Soil production function

Abstract: Data drawn from a global compilation of studies quantitatively confirm the long-articulated contention that erosion rates from conventionally plowed agricultural fields average 1–2 orders of magnitude greater than rates of soil production, erosion under native vegetation, and long-term geological erosion. The general equivalence of the latter indicates that, considered globally, hillslope soil production and erosion evolve to balance geologic and climate forcing, whereas conventional plow-based agriculture increases erosion rates enough to prove unsustainable. In contrast to how net soil erosion rates in conventionally plowed fields (≈1 mm/yr) can erode through a typical hillslope soil profile over time scales comparable to the longevity of major civilizations, no-till agriculture produces erosion rates much closer to soil production rates and therefore could provide a foundation for sustainable agriculture.

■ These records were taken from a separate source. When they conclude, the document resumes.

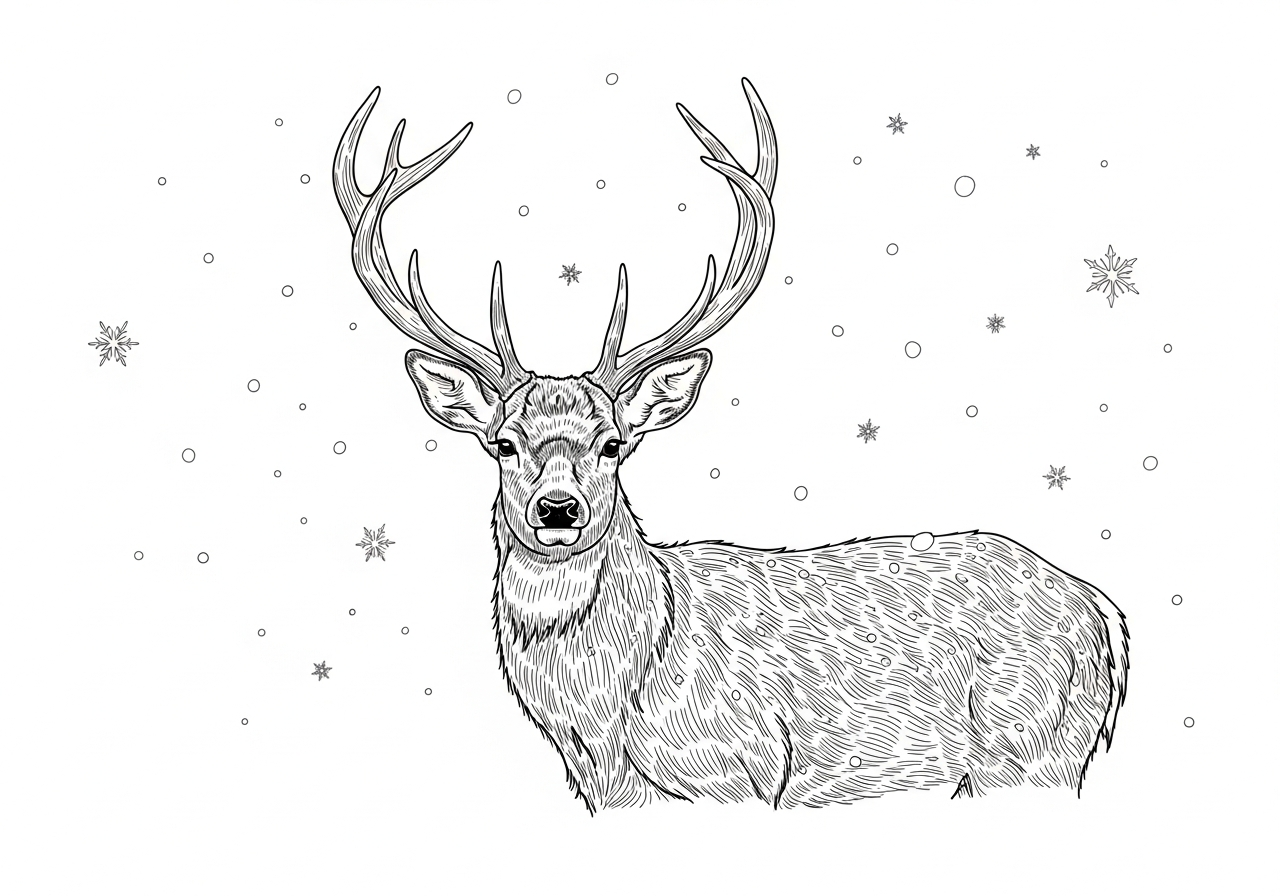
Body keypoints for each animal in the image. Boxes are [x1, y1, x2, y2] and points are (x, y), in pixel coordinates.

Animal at [333, 79, 1130, 813]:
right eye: (502, 443)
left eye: (614, 444)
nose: (557, 510)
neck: (608, 722)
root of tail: (1104, 617)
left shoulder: (743, 771)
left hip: (1028, 751)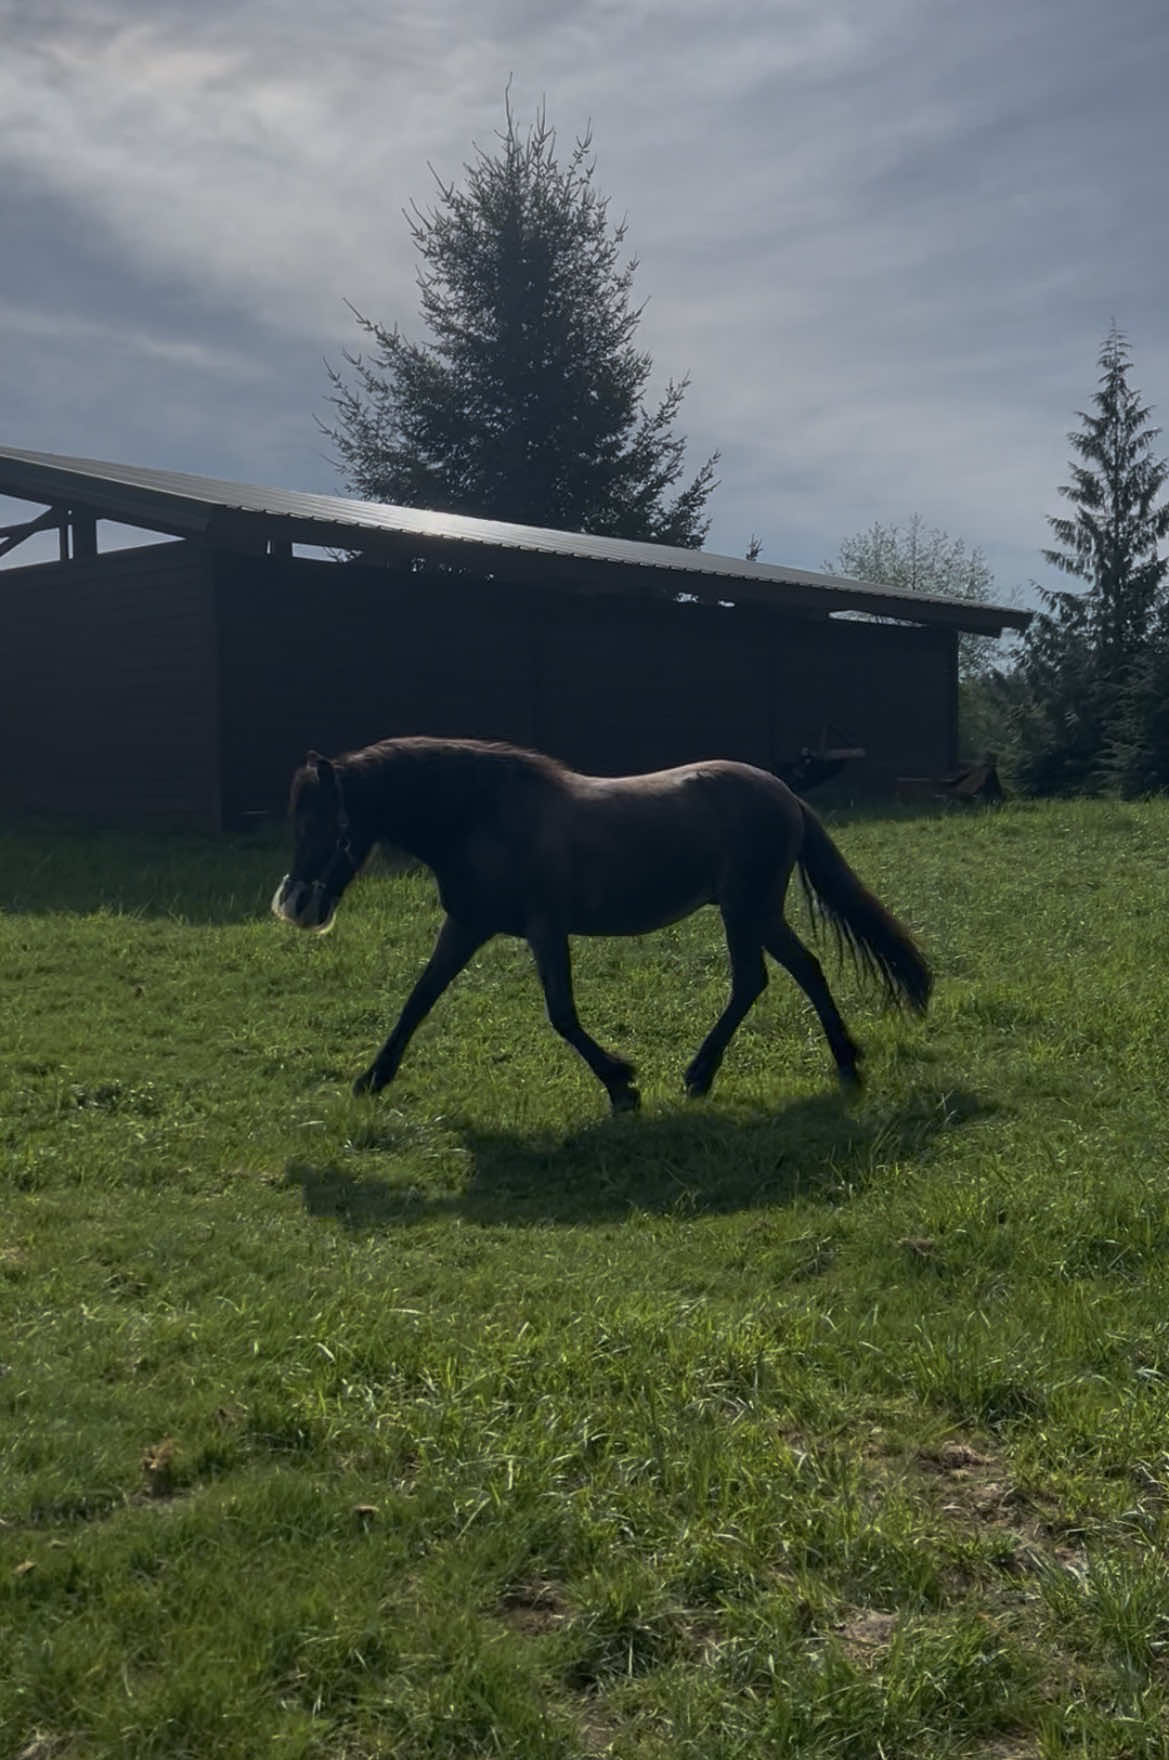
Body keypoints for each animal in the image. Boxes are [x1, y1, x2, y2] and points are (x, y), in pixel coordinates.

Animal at [271, 736, 931, 1113]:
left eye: (323, 822)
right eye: (296, 821)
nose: (296, 906)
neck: (484, 816)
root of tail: (785, 793)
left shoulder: (545, 928)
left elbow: (562, 1015)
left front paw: (621, 1085)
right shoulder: (467, 924)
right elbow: (419, 998)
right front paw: (372, 1079)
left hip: (746, 909)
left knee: (754, 980)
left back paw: (701, 1074)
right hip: (758, 911)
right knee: (802, 971)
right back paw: (842, 1062)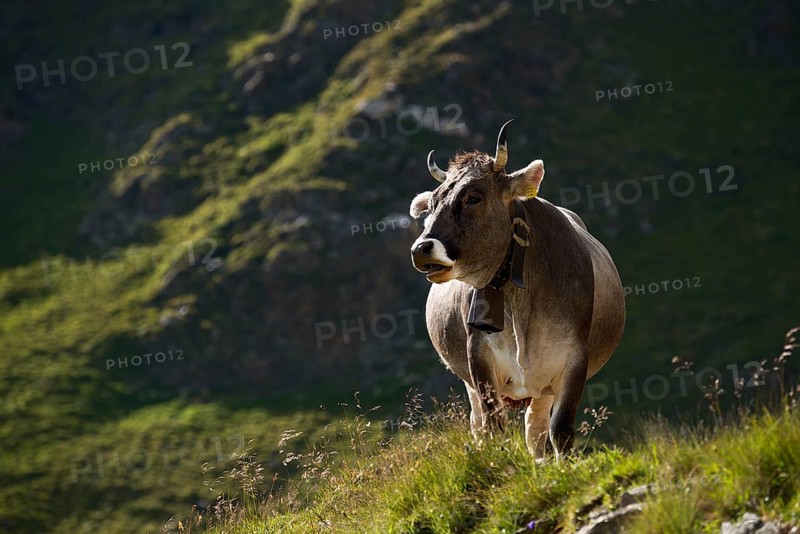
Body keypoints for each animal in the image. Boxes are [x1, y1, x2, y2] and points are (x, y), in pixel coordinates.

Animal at [408, 120, 625, 459]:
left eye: (473, 197)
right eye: (431, 204)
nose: (421, 249)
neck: (518, 304)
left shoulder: (575, 359)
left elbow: (560, 431)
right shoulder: (478, 356)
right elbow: (494, 425)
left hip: (542, 386)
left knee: (535, 431)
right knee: (481, 424)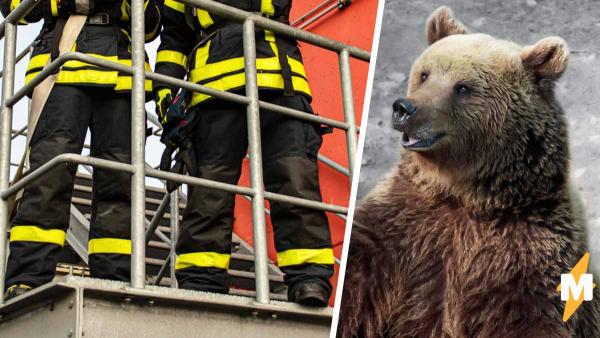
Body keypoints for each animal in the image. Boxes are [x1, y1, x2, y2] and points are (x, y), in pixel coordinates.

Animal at [338, 5, 600, 338]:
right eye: (425, 74)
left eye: (462, 87)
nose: (404, 109)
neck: (463, 194)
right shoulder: (398, 228)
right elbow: (357, 272)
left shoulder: (529, 254)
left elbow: (531, 319)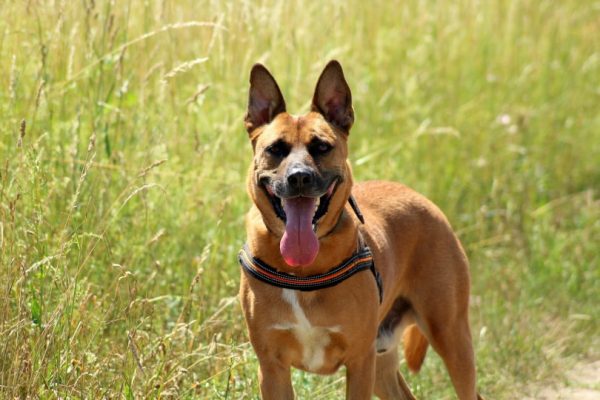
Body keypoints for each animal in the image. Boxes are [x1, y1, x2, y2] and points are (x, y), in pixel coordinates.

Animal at [238, 60, 482, 400]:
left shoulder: (359, 362)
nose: (299, 177)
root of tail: (421, 198)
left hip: (451, 336)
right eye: (276, 148)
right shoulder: (272, 369)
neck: (303, 272)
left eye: (321, 146)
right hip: (384, 362)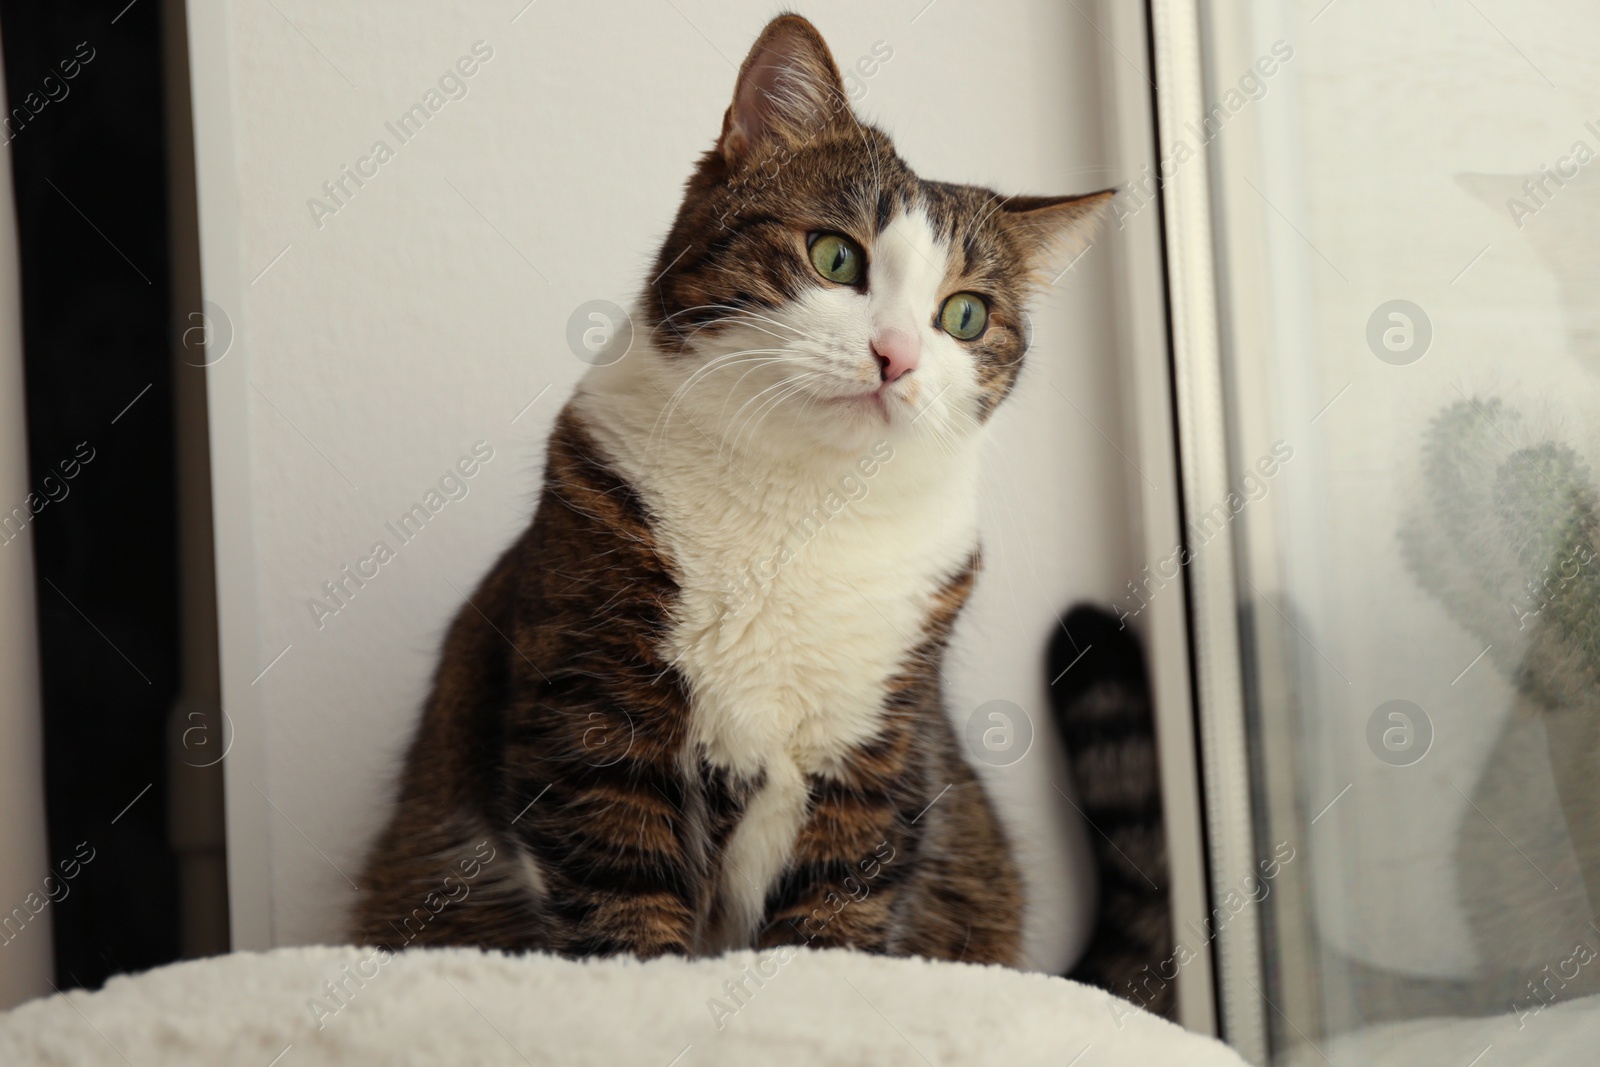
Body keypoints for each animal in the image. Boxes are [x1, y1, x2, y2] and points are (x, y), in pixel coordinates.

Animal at [355, 12, 1113, 966]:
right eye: (835, 256)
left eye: (966, 315)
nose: (897, 355)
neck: (798, 503)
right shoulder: (594, 708)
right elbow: (619, 895)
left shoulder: (873, 748)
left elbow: (835, 911)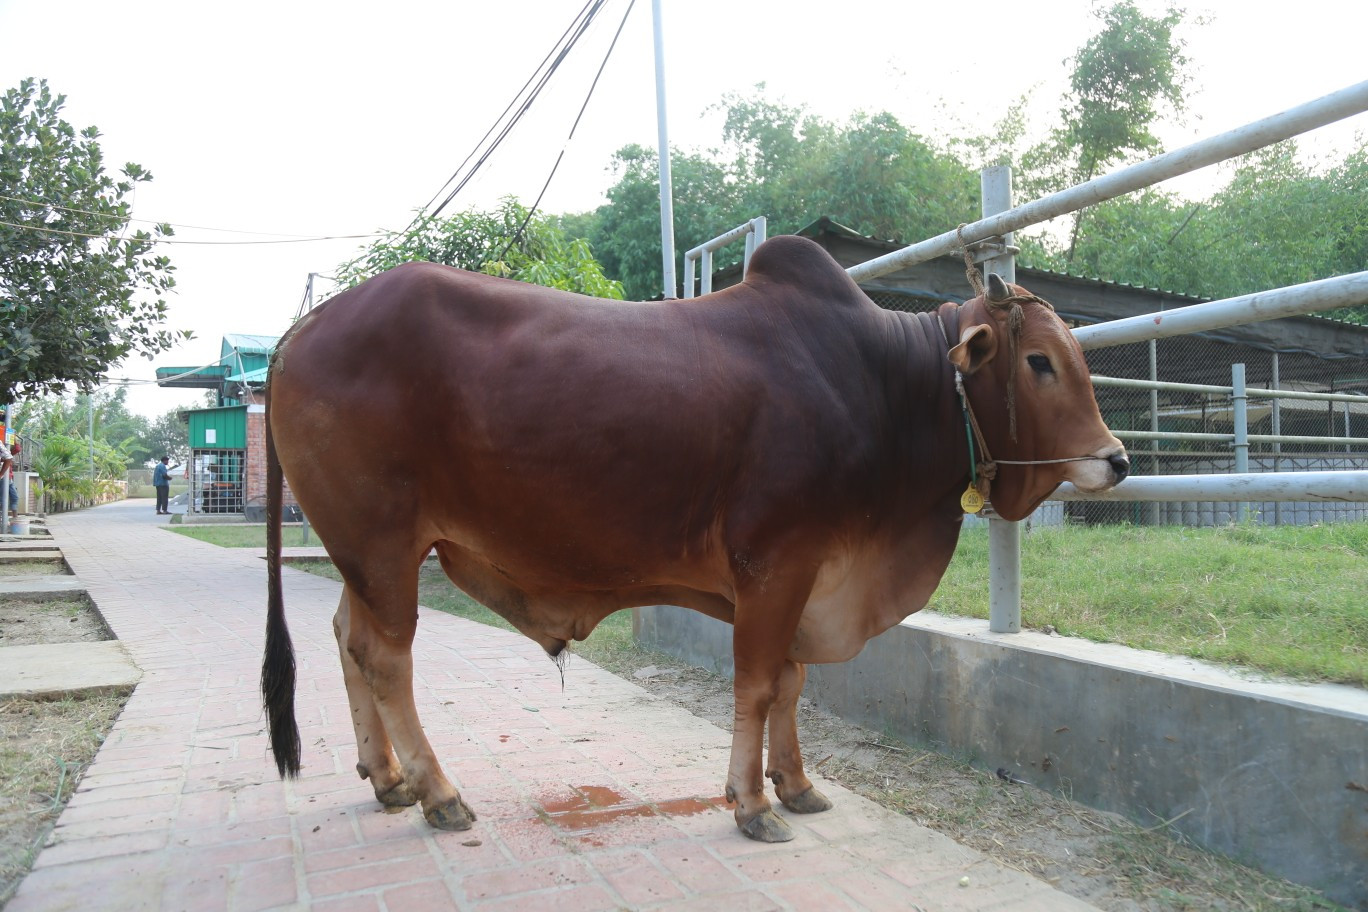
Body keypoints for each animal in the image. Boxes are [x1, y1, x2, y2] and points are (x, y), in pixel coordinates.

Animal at [261, 234, 1127, 843]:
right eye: (1040, 361)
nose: (1116, 459)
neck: (885, 384)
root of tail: (305, 327)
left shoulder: (805, 574)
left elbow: (791, 683)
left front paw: (797, 785)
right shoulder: (775, 563)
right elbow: (758, 684)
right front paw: (751, 803)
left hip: (369, 555)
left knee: (347, 638)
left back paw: (388, 779)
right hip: (381, 545)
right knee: (386, 659)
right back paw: (439, 794)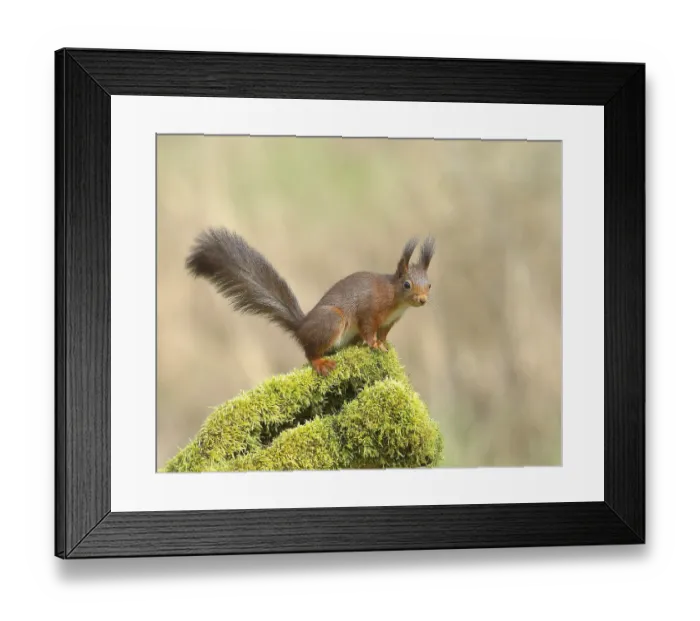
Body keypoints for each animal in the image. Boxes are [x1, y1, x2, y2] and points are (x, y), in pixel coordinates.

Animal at [185, 227, 435, 376]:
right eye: (407, 285)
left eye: (430, 285)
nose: (423, 300)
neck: (395, 299)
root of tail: (301, 328)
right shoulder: (369, 310)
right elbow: (368, 329)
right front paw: (374, 344)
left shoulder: (389, 322)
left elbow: (383, 334)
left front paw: (384, 345)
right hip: (332, 321)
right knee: (310, 352)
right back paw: (320, 362)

Abstract: A model is proposed for predicting the spatial variation in colluvial soil depth, the results of which are used in a separate model to examine the effects of root strength and vertically varying saturated conductivity on slope stability. The soil depth model solves for the mass balance between soil production from underlying bedrock and the divergence of diffusive soil transport. This model is applied using high-resolution digital elevation data of a well-studied site in northern California and the evolving soil depth is solved using a finite difference model under varying initial conditions. The field data support an exponential decline of soil production with increasing soil depth and a diffusivity of about 50 cm 2 / yr. The predicted pattern of thick and thin colluvium corresponds well with field observations. Soil thickness on ridges rapidly obtain an equilibrium depth, which suggests that detailed field observations relating soil depth to local topographic curvature could further test this model. Bedrock emerges where the curvature causes divergent transport to exceed the soil production rate, hence the spatial pattern of bedrock outcrops places constraints on the production law. The infinite slope stability model uses the predicted soil depth to estimate the effects of root cohesion and vertically varying saturated conductivity. Low cohesion soils overlying low conductivity bedrock are shown to be least stable. The model may be most useful in analyses of slope instability associated with vegetation changes from either land use or climate change, although practical applications may be limited by the need to assign values to several spatially varying parameters. Although both the soil depth and slope stability models offer local mechanistic predictions that can be applied to large areas, representation of the finest scale valleys in the digital terrain model significantly influences local model predictions. This argues for preserving fine-scale topographic detail and using relatively fine grid sizes even in analyses of large catchments.